1. SSH tunnel from your workstation using the following command:
ssh -L ${port}:${node}:${port} ${user}@${submit_host}
and point your web browser to http://localhost:${port}.
2. Copy/paste the token below when you connect for the first time.
"
# load modules
module load tensorflow/2.0
jupyter-notebook
-
Copy contents of tfjupyternb.pbs (example above) to a file in your home directory.
-
Open terminal on cluster login node and submit the job script:
$ qsub tfjupyternb.pbs
- Check output file (jobname.oJOBNUM) for details.
Example output file: tf_jnb.o152668
1. SSH tunnel from your workstation using the following command:
ssh -L 9623:node01:9623 tester@loginnode
and point your web browser to http://localhost:9623.
2. Copy/paste the token below when you connect for the first time.
[I 18:24:35.251 NotebookApp] Serving notebooks from local directory: /home/tester/jupyter-test
[I 18:24:35.251 NotebookApp] 0 active kernels
[I 18:24:35.251 NotebookApp] The Jupyter Notebook is running at:
[I 18:24:35.251 NotebookApp] http://node01:9623/?token=a2caff9717f5dcefc22c4c387fa0a02390d1ef71f0f3747d
[I 18:24:35.251 NotebookApp] Use Control-C to stop this server and shut down all kernels (twice to skip confirmation).
[C 18:24:35.256 NotebookApp]
Copy/paste this URL into your browser when you connect for the first time,
to login with a token:
http://node01:9623/?token=a2caff9717f5dcefc22c4c387fa0a02390d1ef71f0f3747d
- Open second terminal and run tunneling command from the output file:
$ ssh -L 9623:node01:9623 tester@loginnode
- Open a browser and enter the URL from the output file:
http://localhost:9623
- Enter the token (long string after ?token=) from the output file.

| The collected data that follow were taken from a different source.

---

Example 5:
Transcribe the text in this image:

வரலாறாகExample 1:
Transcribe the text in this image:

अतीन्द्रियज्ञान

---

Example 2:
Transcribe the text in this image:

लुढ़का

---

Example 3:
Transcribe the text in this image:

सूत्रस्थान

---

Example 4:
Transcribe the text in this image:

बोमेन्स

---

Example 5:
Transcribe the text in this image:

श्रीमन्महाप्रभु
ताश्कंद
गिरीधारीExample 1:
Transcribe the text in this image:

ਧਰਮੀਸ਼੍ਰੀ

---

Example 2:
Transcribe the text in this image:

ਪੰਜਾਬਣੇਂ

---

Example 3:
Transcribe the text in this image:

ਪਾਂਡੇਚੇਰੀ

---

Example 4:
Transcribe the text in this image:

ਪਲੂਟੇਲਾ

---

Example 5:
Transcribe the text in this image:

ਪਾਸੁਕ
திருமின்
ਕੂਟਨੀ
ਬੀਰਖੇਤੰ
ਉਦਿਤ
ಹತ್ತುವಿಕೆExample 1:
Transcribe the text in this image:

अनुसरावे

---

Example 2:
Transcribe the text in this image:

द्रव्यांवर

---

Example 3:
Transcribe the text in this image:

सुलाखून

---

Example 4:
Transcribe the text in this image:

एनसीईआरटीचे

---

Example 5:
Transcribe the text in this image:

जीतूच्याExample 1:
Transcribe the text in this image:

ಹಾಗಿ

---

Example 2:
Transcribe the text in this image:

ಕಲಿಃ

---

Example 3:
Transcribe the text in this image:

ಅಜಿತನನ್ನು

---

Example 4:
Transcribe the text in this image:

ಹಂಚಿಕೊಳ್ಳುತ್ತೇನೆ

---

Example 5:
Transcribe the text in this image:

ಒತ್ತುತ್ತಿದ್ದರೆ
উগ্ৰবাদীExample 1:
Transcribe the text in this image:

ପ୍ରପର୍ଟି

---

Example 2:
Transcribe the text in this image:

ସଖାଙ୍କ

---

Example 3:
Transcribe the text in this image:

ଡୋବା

You should now be connected to your Jupyter Notebook that is running on a cluster compute node. To close the notebook, select Logout. If you need to reconnect, repeat steps. If you're done with your Notebook, remember to stop the job with qdel.
#!/bin/bash
#PBS -N tensorboard
#PBS -l nodes=1:ppn=1:gpus=1
#PBS -l mem=5gb
#PBS -l walltime=1:00:00
#PBS -j oe
# get tunneling info
port=$(shuf -i8000-9999 -n1)
node=$(hostname -s)
user=$(whoami)
submit_host=$(echo ${PBS_O_HOST%%.*}.rcc.mcw.edu)

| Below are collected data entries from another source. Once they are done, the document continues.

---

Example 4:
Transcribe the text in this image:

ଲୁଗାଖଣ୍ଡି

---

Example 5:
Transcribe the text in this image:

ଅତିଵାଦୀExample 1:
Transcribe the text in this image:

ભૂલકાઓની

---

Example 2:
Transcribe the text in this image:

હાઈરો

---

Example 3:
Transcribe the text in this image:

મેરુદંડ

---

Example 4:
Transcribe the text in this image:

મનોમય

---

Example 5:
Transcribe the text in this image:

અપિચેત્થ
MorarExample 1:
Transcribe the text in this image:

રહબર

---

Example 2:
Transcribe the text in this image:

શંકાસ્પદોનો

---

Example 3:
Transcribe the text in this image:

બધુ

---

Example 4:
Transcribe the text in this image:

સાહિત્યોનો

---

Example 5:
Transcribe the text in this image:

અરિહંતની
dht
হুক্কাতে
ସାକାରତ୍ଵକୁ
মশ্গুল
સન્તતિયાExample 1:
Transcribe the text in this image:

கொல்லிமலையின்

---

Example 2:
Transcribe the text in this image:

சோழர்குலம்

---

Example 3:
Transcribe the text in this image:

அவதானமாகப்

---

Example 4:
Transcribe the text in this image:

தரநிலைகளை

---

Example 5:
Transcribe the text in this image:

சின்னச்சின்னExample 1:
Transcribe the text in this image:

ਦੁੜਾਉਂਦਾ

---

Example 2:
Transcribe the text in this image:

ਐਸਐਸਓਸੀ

# add your own log directory (required)
logdir="~/path/to/your/logdir"
cd $PBS_O_WORKDIR
# print tunneling instructions
echo -e "
1. SSH tunnel from your workstation using the following command:
ssh -L ${port}:${node}:${port} ${user}@${submit_host}
and point your web browser to http://localhost:${port}.

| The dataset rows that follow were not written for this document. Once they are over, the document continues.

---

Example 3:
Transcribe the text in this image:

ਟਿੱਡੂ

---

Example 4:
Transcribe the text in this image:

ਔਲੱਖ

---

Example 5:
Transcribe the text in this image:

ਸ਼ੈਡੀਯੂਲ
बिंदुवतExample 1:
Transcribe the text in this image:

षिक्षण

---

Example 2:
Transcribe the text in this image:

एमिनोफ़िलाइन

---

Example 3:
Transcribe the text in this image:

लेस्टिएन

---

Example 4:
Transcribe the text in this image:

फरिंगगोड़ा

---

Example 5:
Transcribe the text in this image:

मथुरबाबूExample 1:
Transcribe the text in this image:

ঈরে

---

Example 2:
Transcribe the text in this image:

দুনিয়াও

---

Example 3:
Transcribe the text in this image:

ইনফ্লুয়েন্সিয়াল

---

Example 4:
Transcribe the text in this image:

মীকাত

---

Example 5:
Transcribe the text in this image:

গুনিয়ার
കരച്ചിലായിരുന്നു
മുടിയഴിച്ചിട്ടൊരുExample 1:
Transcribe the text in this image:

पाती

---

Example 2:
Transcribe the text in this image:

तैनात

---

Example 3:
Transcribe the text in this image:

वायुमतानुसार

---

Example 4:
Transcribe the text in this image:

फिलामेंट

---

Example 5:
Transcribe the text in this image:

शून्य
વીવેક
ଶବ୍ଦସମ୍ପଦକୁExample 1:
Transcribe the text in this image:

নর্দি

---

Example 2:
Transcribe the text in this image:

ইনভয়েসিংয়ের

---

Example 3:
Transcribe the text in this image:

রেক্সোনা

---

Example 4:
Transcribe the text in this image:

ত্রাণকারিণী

2. Copy/paste the token below when you connect for the first time.
"
# load modules
module load tensorflow/2.0
tensorboard-gpu
-
Copy contents of tensorboard.pbs (example above) to a file in your home directory. Modify the logdir variable.
-
Open terminal on cluster login node and submit the job script:
$ qsub tensorboard.pbs
- Check output file (jobname.oJOBNUM) for details.
Example output file: tensorboard.o178936
SSH tunnel from your workstation using the following command:
ssh -L 8754:node01:8754 tester@loginnode
and point your web browser to http://localhost:8754.
- Open second terminal and run tunneling command from the output file:
$ ssh -L 8754:node01:8754 tester@loginnode
- Open a browser and enter the URL from the output file:
http://localhost:8754
You should now be connected to TensorBoard. To close TensorBoard, close browser window. If you need to reconnect, repeat steps.